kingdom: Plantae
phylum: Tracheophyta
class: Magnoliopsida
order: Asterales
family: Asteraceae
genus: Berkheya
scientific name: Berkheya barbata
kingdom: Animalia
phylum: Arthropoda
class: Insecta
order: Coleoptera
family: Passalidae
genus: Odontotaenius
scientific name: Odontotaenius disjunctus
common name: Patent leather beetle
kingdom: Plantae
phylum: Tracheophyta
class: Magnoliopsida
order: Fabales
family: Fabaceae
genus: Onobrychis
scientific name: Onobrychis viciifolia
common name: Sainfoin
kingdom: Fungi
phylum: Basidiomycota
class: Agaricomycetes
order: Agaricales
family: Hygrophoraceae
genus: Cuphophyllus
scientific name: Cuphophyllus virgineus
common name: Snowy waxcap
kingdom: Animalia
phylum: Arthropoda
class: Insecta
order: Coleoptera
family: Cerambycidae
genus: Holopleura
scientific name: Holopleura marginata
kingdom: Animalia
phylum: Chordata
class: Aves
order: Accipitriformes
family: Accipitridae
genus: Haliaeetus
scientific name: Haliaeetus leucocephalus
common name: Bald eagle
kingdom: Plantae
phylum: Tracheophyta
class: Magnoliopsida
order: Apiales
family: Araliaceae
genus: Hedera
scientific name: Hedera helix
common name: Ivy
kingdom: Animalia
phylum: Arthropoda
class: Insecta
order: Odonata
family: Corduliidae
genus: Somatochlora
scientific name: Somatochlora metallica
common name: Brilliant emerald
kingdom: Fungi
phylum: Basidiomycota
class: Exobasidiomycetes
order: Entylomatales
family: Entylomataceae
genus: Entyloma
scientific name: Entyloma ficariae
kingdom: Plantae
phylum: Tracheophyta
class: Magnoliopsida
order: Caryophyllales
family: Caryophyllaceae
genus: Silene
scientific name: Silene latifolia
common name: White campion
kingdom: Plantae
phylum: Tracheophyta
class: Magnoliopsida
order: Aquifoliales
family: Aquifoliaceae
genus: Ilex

■ ■ ■ ■

Set out the lines of the listing above as a numbered list, from its first line up to and including the line containing "genus: Onobrychis", leaving out any blank lines.

1. kingdom: Plantae
2. phylum: Tracheophyta
3. class: Magnoliopsida
4. order: Asterales
5. family: Asteraceae
6. genus: Berkheya
7. scientific name: Berkheya barbata
8. kingdom: Animalia
9. phylum: Arthropoda
10. class: Insecta
11. order: Coleoptera
12. family: Passalidae
13. genus: Odontotaenius
14. scientific name: Odontotaenius disjunctus
15. common name: Patent leather beetle
16. kingdom: Plantae
17. phylum: Tracheophyta
18. class: Magnoliopsida
19. order: Fabales
20. family: Fabaceae
21. genus: Onobrychis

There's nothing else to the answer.